Katechizując dzieci, trzeba jednocześnie katechizować rodziców, gdyż to ostatecznie w środowisku domowym rozpoczyna się i wzrasta wiara – mówił 1 września do duchownych i świeckich katechetów abp Edward Ozorowski.

Abp Edward Ozorowski Jakub Szymczuk/Agencja GN Abp Edward Ozorowski
Archidiecezja białostocka

Metropolita białostocki tłumaczył, że pewne osłabienie wiary, jakie można zaobserwować w Polsce, wynika m.in. z tego, że całe pokolenia rodziców nie miały katechezy w szkole i dlatego dziś nie widzą potrzeby, by systematycznie uczyć swoje dzieci religii. Spotkanie katechetów w białostockiej katedrze rozpoczęła Msza św., w czasie której katecheci otrzymujący misję stałą złożyli wyznanie wiary.

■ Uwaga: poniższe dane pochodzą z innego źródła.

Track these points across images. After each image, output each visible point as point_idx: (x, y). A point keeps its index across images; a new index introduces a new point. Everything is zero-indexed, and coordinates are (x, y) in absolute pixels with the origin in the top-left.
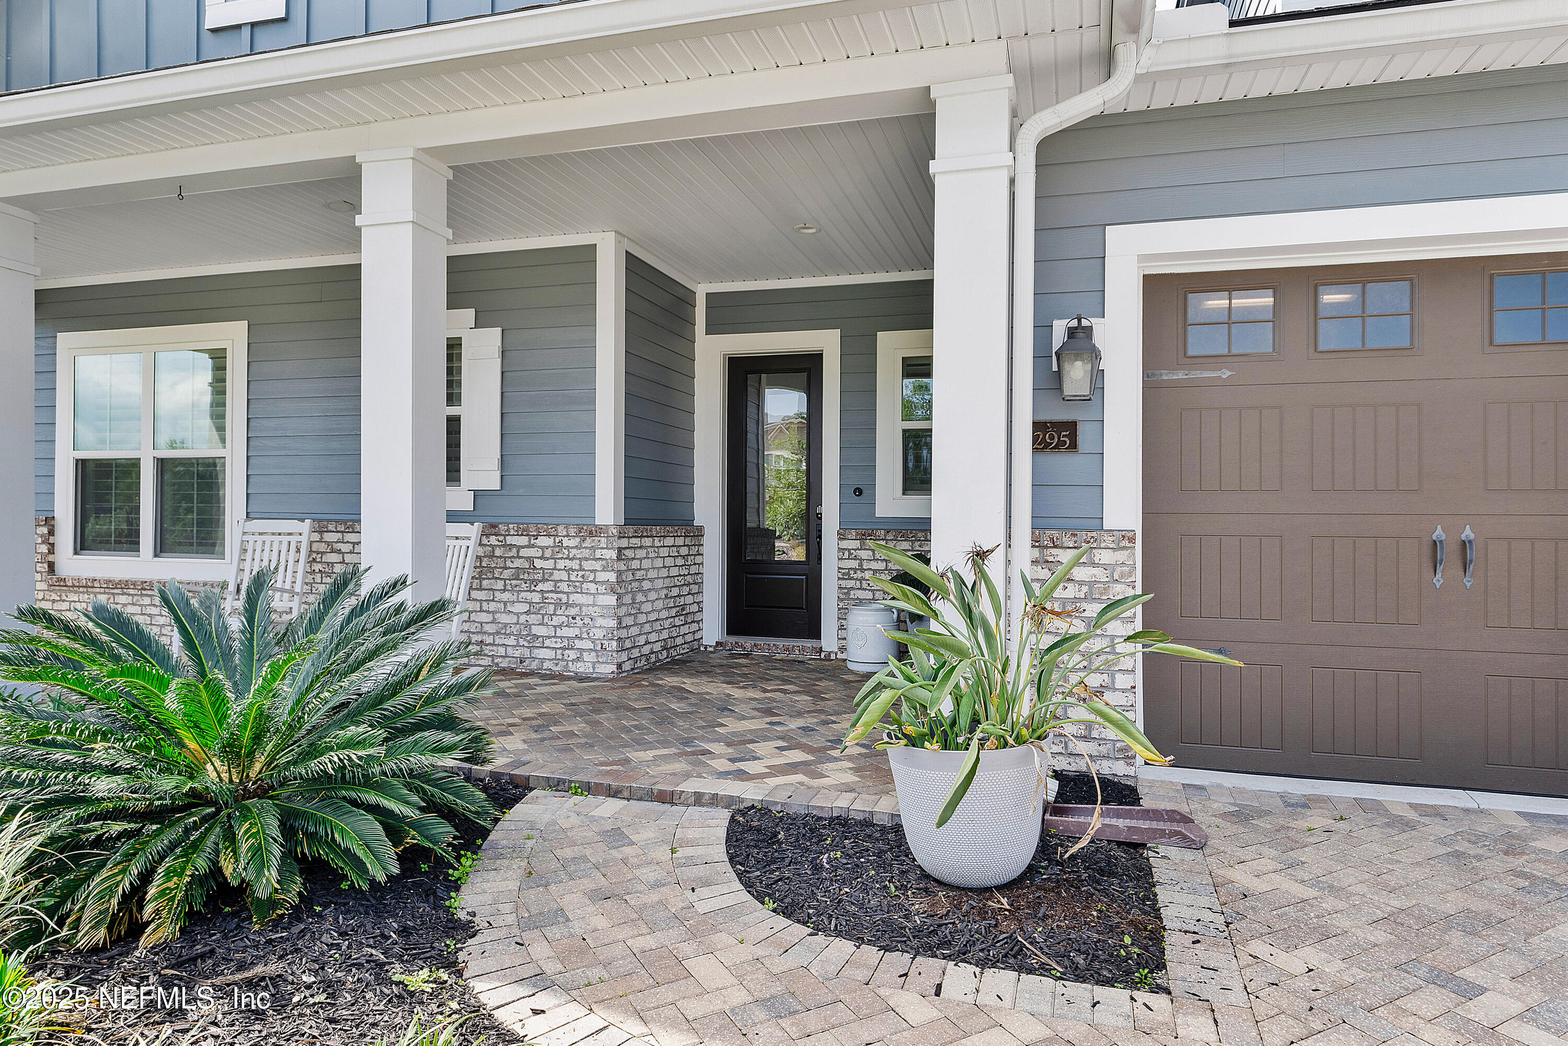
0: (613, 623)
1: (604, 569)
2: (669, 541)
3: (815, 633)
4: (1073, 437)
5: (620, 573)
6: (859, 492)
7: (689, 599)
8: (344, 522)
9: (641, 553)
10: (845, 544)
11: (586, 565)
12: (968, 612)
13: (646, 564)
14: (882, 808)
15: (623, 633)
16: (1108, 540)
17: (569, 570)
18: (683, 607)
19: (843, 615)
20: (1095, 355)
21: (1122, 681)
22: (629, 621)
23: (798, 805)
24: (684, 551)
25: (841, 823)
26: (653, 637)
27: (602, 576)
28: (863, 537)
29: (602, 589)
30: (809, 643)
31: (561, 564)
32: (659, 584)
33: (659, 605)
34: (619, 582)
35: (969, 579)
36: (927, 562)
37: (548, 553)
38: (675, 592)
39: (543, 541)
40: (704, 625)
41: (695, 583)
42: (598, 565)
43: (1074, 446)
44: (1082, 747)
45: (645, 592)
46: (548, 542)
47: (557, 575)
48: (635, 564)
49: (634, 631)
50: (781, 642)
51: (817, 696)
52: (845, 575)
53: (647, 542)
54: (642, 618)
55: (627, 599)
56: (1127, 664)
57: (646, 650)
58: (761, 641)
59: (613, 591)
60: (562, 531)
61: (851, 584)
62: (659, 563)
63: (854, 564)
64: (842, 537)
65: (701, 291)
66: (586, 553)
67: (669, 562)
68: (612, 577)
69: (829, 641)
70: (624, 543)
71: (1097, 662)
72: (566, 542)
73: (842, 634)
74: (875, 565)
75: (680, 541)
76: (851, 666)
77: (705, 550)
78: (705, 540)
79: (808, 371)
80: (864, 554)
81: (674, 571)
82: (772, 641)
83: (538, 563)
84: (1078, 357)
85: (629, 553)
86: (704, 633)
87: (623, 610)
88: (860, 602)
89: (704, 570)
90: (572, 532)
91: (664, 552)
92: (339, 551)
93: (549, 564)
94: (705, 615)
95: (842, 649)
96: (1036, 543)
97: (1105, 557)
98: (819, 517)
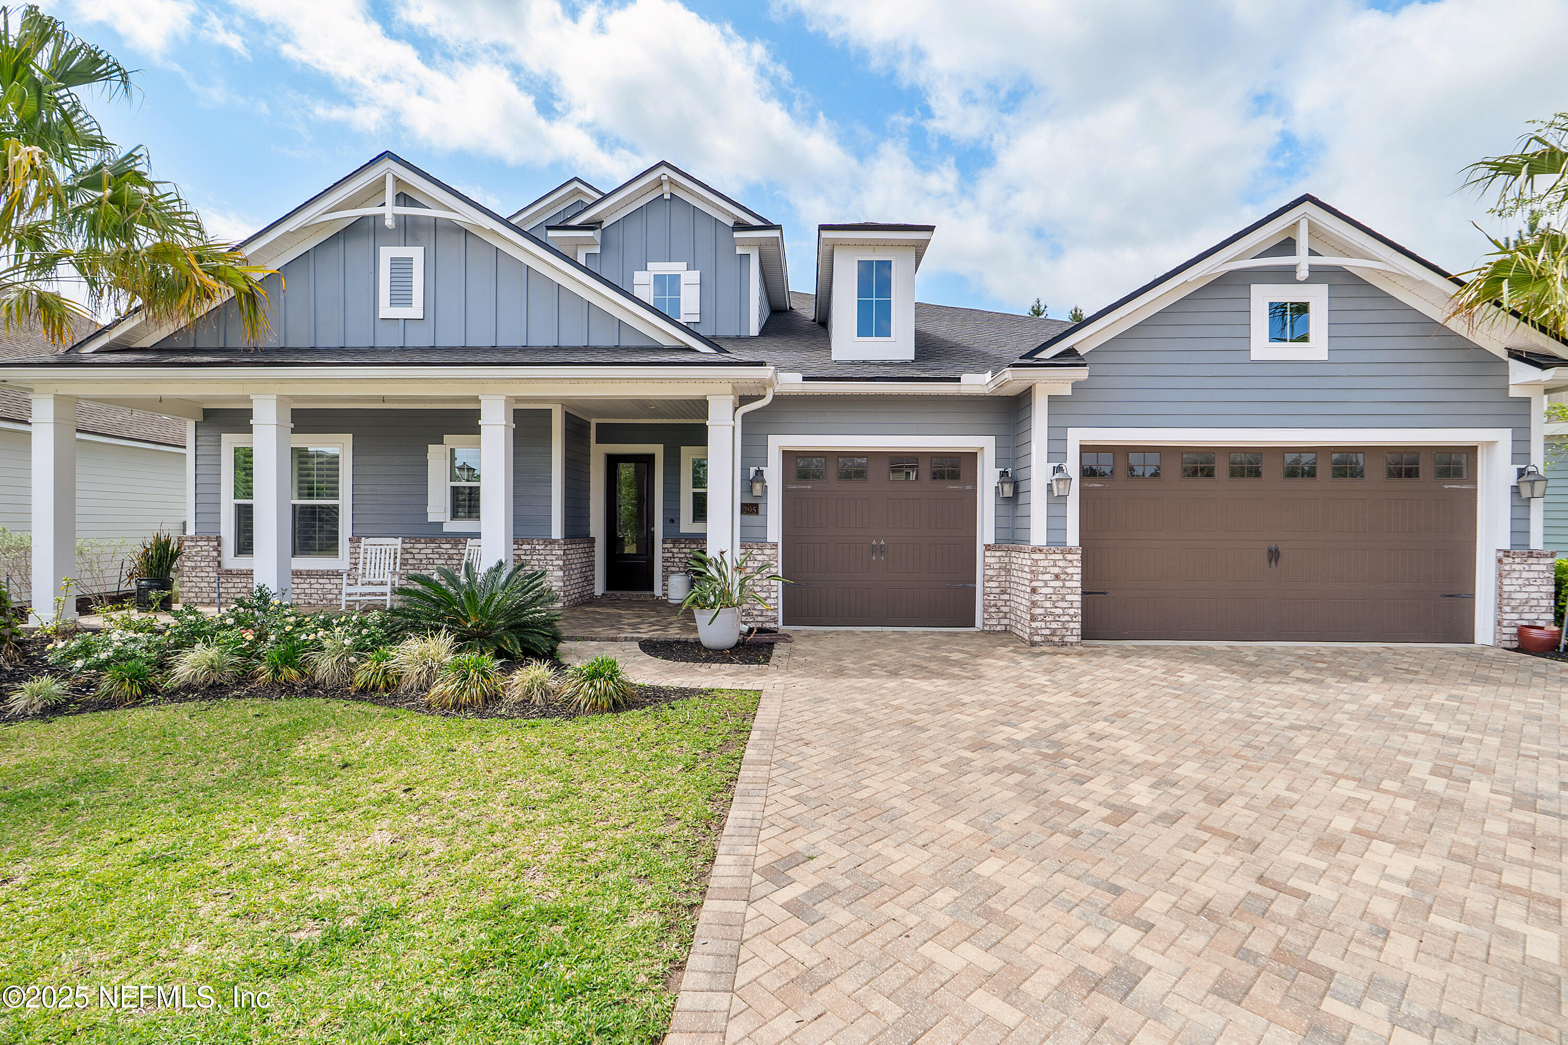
0: (562, 584)
1: (557, 559)
2: (582, 546)
3: (651, 588)
4: (757, 509)
5: (564, 561)
6: (672, 521)
7: (589, 573)
8: (415, 538)
9: (572, 552)
10: (665, 546)
11: (548, 557)
12: (719, 570)
13: (574, 556)
14: (691, 637)
15: (566, 589)
16: (769, 546)
17: (539, 560)
18: (587, 577)
19: (665, 578)
20: (763, 481)
21: (773, 595)
22: (567, 583)
23: (662, 639)
24: (587, 550)
25: (678, 642)
26: (576, 591)
27: (556, 563)
28: (674, 542)
29: (556, 568)
30: (648, 593)
31: (535, 557)
32: (578, 566)
33: (578, 576)
34: (564, 565)
35: (719, 561)
36: (705, 553)
37: (528, 552)
38: (584, 569)
39: (525, 547)
40: (596, 586)
41: (591, 565)
42: (554, 558)
43: (757, 513)
44: (760, 619)
45: (573, 570)
46: (529, 547)
47: (533, 563)
48: (569, 557)
49: (569, 588)
50: (634, 593)
51: (658, 612)
52: (666, 560)
53: (574, 546)
54: (572, 582)
55: (567, 573)
56: (775, 589)
57: (573, 597)
58: (625, 593)
59: (561, 569)
60: (535, 542)
61: (669, 564)
62: (578, 556)
63: (670, 555)
64: (664, 542)
65: (594, 422)
66: (548, 552)
67: (582, 555)
68: (561, 563)
69: (658, 591)
70: (566, 547)
71: (765, 589)
72: (537, 547)
73: (665, 588)
74: (680, 555)
75: (586, 545)
76: (670, 601)
77: (596, 549)
78: (596, 544)
79: (647, 462)
80: (675, 550)
81: (584, 560)
82: (630, 593)
83: (523, 557)
84: (758, 482)
85: (567, 552)
86: (595, 590)
87: (565, 578)
88: (673, 572)
89: (596, 559)
90: (541, 542)
91: (580, 551)
92: (411, 553)
93: (529, 557)
94: (596, 582)
95: (664, 595)
96: (742, 547)
97: (767, 552)
98: (653, 533)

Następnie wysłuchali konferencji ks. Sergiusza Orzeszko IBP, pt. „Joga to nie droga do Boga”. Prelegent wskazał na współczesne zagrożenia duchowe w Polsce, które związane są z kultami pochodzącymi z Dalekiego Wschodu – buddyzmem i hinduizmem. Wskazując na podstawowe założenia ich filozofii, przedstawił na czym polega wiara w reinkarnację i wędrówkę dusz, którą propagują w Polsce m.in. członkowie ruchu Hare Kriszna. Prelegent zestawił także chrześcijańskie rozumienie człowieczeństwa, bóstwa, natury, wszechmocy i zbawienia w wierze chrześcijańskiej z naukami wschodnich guru.

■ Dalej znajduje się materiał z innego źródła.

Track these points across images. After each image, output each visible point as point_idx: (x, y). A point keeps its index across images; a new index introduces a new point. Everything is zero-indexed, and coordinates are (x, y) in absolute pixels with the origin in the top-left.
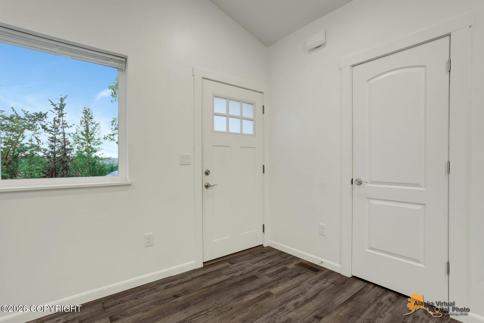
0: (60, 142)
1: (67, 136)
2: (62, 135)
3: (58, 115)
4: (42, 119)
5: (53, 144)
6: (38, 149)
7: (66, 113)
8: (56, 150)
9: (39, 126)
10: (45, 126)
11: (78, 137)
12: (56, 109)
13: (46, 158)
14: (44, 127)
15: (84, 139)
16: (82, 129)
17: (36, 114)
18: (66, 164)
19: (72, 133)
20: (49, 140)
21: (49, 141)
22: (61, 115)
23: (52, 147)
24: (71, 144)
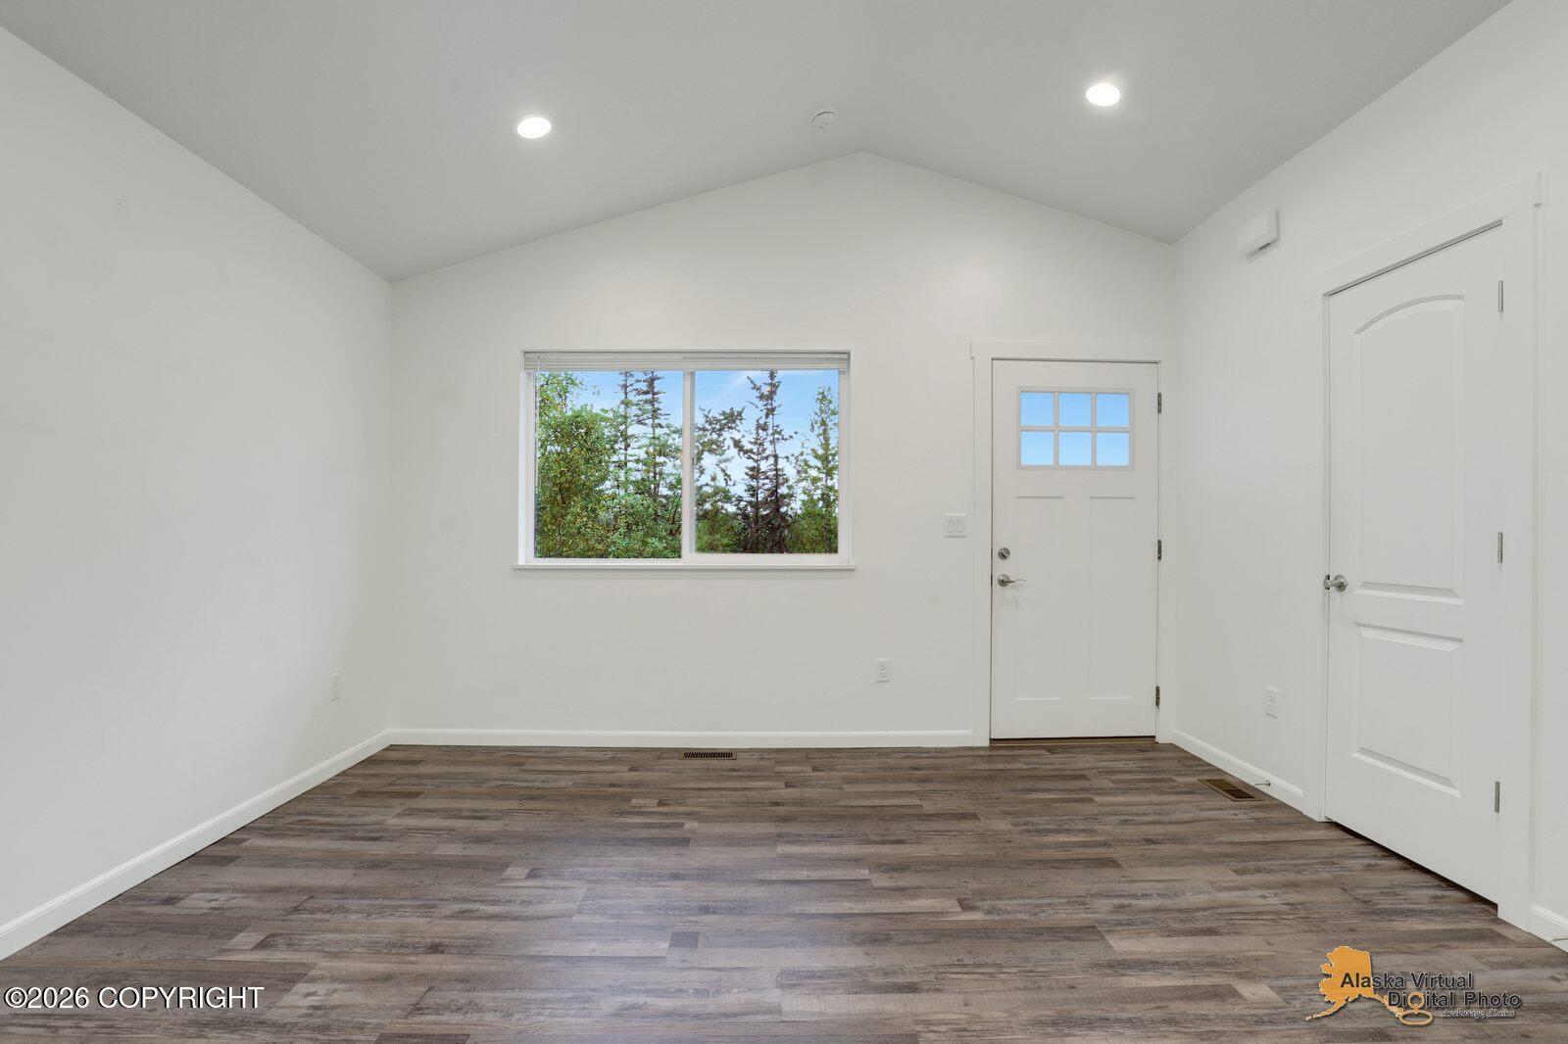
0: (767, 478)
1: (782, 463)
2: (771, 460)
3: (765, 411)
4: (733, 425)
5: (754, 483)
6: (727, 498)
7: (780, 406)
8: (760, 499)
9: (729, 442)
10: (739, 441)
11: (806, 462)
12: (761, 397)
13: (740, 517)
14: (737, 444)
15: (819, 469)
16: (815, 443)
17: (724, 413)
18: (778, 532)
19: (793, 455)
20: (747, 474)
21: (747, 477)
22: (770, 412)
23: (753, 491)
24: (790, 483)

Opowiedział o swoim negatywnym doświadczeniu pobytu w jednej ze wspólnot „krisznowców”, stosującej synkretyzm religijny, tzn. dodającej do wierzeń hinduistycznych elementy objawienia chrześcijańskiego. Apelował do katechetów o czujność, wskazując na niepokojące objawy, które mogą świadczyć o bezkrytycznym zainteresowaniu czy wręcz fascynacji młodych ludzi filozofią Wschodu. „Nie wystarczy powiedzieć jedynie, że coś jest złe. Musicie zdobyć fachową i merytoryczną wiedzę, aby przestrzegać przed złem. Musicie nie tylko nauczać, ale także tych młodych ludzi chronić” – mówił ks. Orzeszko.

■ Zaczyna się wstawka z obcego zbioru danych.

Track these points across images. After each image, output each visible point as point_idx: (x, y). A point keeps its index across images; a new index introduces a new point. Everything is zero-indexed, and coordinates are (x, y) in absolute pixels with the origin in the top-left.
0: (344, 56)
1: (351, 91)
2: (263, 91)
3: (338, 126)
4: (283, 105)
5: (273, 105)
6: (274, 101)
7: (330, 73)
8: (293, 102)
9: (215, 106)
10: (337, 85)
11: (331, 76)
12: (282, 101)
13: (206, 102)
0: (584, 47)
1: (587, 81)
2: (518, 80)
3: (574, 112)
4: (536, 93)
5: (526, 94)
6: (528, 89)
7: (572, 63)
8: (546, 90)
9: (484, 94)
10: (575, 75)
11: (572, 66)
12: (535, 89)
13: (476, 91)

Na zakończenie spotkania abp Edward Ozorowski podkreślił, że wśród współczesnych zagrożeń duchowych najgroźniejsze wydaje się zjawisko liberalizmu i indywidualizmu. Przypominając o rozpoczynającym się w październiku Roku Wiary wskazał na jego cel: „ożywienie wiary tam, gdzie stała się ona martwa i wprowadzenie wiary w te obszary, w których ona zanikła”.